Historians have described the political reality then as “Committee Dictatorship” and it reached its height under a man known as Robespierre. He had a reputation of being virtuous and had been nicknamed “the incorruptible”. However, he was also ruthless and believed that terror was necessary to instill virtue. Taking control of the Assembly in July 1793, his rule came to be known as “the reign of terror” as he went about fixing the vice. He had the assembly pass a law known as the Law of the 22nd Prairial by which a person could be punished for being of “bad moral character”.

Within 50 days of this law, 1500 people were found guilty and their heads chopped off. These beheadings were done in public and became so popular and regular that they were knows as “the red mass”. When he lost the control of the assembly one year later, he and 71 of his followers were executed at a a similar ceremony. The words of Voltaire rang true all over France as they struggled through the dictatorship of “a hundred rats”.

One hundred and fifty years before the French “reign of terror”, the British themselves had experimented with absolute power of their Parliament. This was during the reign of King Charles I, who like the French king was an a absolute monarch. King Charles believed that the King was divinely ordained, was accountable to only God and was above the law. Though a parliament existed, he rarely called it to session and dissolved it whenever it passed a resolution that compromised his powers over government. It did not help his situation that he was Catholic and Parliament largely Protestant.

When a rebellion broke out in Ireland in 1641, King Charles raised an army to quell the rebellion, a move that was looked at suspiciously by Parliament. Many feared that Charles intended to turn the army on them. Parliament therefore raised its own army and demanded that Charles surrender control of the Parliament. In 1642, war broke out between the two armies. It was a war that Charles lost and he ended up on trial before Parliament for being a “tyrant, traitor and murderer, and a public and implacable enemy to the Commonwealth of England”. He was found guilty and promptly beheaded. After his death, Parliament abolished the monarchy and declared England a republic. The head of the Parliamentary army, Oliver Cromwell, became the head of the republic under the title, “Lord Protector of the Commonwealth.”
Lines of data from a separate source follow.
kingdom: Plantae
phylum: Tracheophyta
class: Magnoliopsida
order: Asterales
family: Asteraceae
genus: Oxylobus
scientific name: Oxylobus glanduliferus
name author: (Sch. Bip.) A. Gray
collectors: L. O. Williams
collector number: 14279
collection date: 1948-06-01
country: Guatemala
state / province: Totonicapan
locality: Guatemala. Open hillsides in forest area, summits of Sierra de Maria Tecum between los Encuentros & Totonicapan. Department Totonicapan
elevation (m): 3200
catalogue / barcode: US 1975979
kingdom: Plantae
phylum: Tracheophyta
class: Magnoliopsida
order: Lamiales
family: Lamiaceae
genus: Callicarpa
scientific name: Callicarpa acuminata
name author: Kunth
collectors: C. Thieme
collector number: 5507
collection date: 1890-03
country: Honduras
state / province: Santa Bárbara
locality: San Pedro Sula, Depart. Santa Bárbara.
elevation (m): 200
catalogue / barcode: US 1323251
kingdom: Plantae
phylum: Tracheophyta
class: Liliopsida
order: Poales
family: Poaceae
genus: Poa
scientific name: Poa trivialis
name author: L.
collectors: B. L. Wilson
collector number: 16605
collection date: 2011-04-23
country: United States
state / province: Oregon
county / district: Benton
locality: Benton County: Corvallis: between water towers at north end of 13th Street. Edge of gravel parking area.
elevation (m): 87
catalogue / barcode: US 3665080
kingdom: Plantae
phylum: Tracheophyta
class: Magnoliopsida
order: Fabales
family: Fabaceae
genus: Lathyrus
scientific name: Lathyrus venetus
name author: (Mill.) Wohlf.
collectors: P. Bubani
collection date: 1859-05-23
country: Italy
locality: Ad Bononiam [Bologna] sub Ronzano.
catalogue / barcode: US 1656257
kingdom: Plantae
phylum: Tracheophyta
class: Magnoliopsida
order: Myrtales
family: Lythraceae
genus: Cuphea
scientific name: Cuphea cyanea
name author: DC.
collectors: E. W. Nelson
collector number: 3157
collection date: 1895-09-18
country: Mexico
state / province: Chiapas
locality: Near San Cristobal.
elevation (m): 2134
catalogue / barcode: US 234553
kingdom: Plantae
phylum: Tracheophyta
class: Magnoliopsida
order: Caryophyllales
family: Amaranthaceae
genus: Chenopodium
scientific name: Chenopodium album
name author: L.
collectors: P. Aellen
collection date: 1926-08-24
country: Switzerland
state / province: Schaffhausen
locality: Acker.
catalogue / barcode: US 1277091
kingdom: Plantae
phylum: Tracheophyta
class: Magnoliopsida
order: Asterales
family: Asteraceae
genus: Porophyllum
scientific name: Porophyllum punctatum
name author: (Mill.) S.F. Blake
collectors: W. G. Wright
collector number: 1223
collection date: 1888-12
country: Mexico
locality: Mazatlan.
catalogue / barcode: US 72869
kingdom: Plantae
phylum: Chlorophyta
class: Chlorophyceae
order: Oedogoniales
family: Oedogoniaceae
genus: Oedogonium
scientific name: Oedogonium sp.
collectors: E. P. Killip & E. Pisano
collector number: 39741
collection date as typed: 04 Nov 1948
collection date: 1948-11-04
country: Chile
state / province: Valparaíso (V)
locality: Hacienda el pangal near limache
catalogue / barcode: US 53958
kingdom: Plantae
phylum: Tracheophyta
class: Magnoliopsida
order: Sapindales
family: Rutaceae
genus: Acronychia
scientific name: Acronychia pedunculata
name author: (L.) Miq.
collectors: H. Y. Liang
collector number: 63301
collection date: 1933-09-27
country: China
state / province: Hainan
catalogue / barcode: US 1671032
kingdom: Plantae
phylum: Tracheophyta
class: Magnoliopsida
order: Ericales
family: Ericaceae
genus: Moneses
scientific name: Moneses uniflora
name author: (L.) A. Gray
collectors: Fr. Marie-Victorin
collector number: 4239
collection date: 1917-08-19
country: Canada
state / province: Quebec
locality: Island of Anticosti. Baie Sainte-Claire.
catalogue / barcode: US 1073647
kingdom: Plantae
Oliver Cromwell ended up as dictatorial as King Charles I. Like Charles, he believed that God had chosen him to lead the people of England. He moved around with a bodyguard of 160 men and had total control    over the members of Parliament. Like Robespierre, he had a reputation for ruthlessness and cruelty while being known to be virtuous and a puritan. He sought to create a parliament of virtuous men that was aptly nicknamed a “Parliament of Saints”. In the end he was so disillusioned by the same parliament that he once told: “You have sat too long for any good you have been doing. Depart, I say, and let us have done with you. In the name of God, go.”

In the end, Cromwell did as he predecessor had done and ruled without Parliament, calling it to session only when absolutely necessary. But England was so fed up with him that when he died, they abolished the republic and invited Charles II, the son of the late King, to come and reestablish a monarchy. They then exhumed his body, cut off his head, and put it on public display outside the parliament building for 20 years.

And so we have learnt from history that Parliament is not the soul of democracy as any single tyrant and has the capacity to be worse. And Parliament becomes a dictator when none of the other organs of the State has the power to check on it, when it can pass whatever law it wishes and carry out whatever action it deems fit.